=== Hedef ===
Aşağıdaki öğelerden "shape" dizesini içeren tüm satırları çıkarın.

Veri kümesi satırları:
◇ ◇ ◇ ◇ ◇

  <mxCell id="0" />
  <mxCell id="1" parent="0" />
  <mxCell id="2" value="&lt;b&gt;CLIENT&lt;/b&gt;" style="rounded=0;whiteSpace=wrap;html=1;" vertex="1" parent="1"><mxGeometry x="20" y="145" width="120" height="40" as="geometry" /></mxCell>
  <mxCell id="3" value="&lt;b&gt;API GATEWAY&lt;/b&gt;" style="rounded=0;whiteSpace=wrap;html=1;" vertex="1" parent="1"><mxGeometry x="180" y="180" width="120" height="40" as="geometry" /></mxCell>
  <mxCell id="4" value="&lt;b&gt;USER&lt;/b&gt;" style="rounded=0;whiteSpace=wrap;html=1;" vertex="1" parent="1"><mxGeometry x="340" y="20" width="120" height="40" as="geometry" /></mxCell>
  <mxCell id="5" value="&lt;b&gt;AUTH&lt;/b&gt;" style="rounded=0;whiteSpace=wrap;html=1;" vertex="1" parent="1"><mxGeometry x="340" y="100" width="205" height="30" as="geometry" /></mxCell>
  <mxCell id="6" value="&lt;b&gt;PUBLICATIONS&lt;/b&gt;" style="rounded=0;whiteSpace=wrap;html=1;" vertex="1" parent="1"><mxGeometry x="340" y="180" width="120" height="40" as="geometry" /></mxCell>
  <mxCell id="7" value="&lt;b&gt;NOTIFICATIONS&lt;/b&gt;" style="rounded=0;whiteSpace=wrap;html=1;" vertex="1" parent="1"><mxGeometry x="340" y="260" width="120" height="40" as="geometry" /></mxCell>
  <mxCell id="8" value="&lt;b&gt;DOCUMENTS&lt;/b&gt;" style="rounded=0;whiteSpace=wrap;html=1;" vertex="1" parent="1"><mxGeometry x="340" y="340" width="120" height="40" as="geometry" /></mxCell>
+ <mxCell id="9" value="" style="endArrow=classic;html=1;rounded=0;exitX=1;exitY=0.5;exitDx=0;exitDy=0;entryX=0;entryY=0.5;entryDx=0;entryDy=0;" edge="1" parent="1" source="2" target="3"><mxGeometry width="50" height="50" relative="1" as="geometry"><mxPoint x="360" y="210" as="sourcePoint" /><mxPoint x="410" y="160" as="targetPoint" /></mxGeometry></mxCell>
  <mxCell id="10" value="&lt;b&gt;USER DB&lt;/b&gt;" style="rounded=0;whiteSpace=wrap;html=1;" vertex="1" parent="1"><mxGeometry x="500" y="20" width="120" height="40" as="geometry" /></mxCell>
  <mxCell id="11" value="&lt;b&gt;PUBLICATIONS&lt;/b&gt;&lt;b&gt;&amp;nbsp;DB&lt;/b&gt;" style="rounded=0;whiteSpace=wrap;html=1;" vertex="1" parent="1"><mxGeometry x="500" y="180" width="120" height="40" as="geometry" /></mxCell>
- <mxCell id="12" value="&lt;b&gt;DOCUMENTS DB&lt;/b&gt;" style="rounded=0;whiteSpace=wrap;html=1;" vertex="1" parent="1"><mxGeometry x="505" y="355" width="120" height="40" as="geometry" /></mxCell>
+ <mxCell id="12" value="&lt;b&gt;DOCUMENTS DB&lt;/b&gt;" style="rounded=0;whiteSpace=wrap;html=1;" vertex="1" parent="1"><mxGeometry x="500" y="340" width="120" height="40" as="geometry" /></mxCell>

◇ ◇ ◇ ◇ ◇

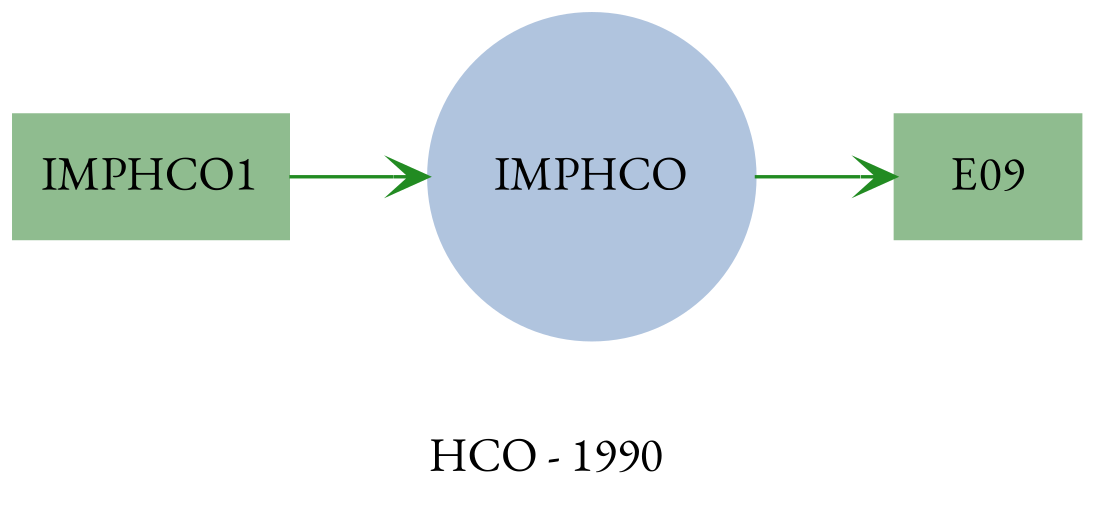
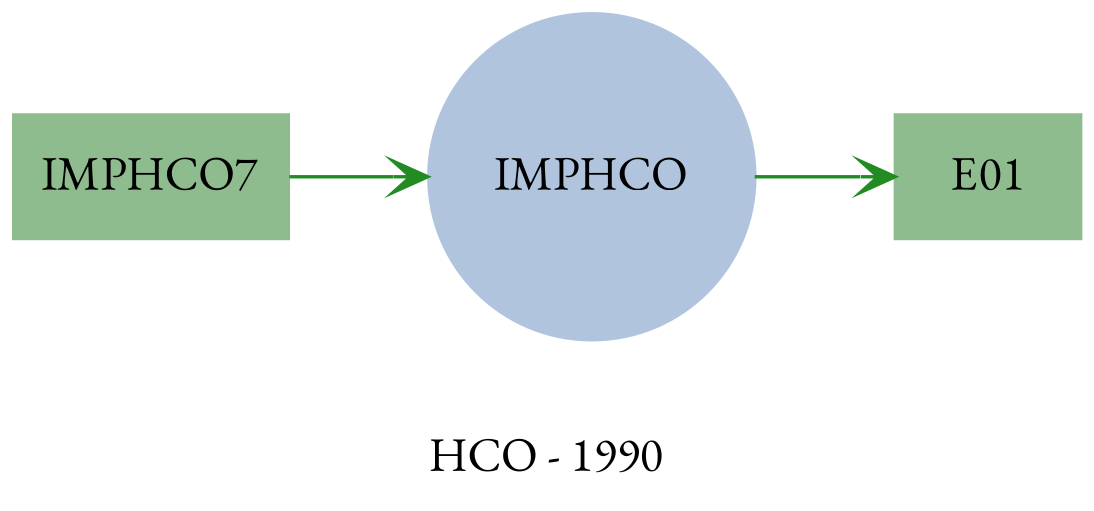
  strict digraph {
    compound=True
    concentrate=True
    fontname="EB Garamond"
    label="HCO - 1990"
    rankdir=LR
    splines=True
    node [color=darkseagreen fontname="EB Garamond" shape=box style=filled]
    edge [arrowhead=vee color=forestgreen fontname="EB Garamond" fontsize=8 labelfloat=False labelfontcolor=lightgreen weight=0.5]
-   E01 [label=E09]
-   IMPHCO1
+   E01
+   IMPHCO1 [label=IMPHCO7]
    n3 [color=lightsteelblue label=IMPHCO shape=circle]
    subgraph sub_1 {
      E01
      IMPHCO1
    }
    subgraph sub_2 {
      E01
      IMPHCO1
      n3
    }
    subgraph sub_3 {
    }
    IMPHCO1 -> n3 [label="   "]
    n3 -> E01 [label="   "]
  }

◇ ◇ ◇ ◇ ◇

=== Sonuç ===
    node [color=darkseagreen fontname="EB Garamond" shape=box style=filled]
    n3 [color=lightsteelblue label=IMPHCO shape=circle]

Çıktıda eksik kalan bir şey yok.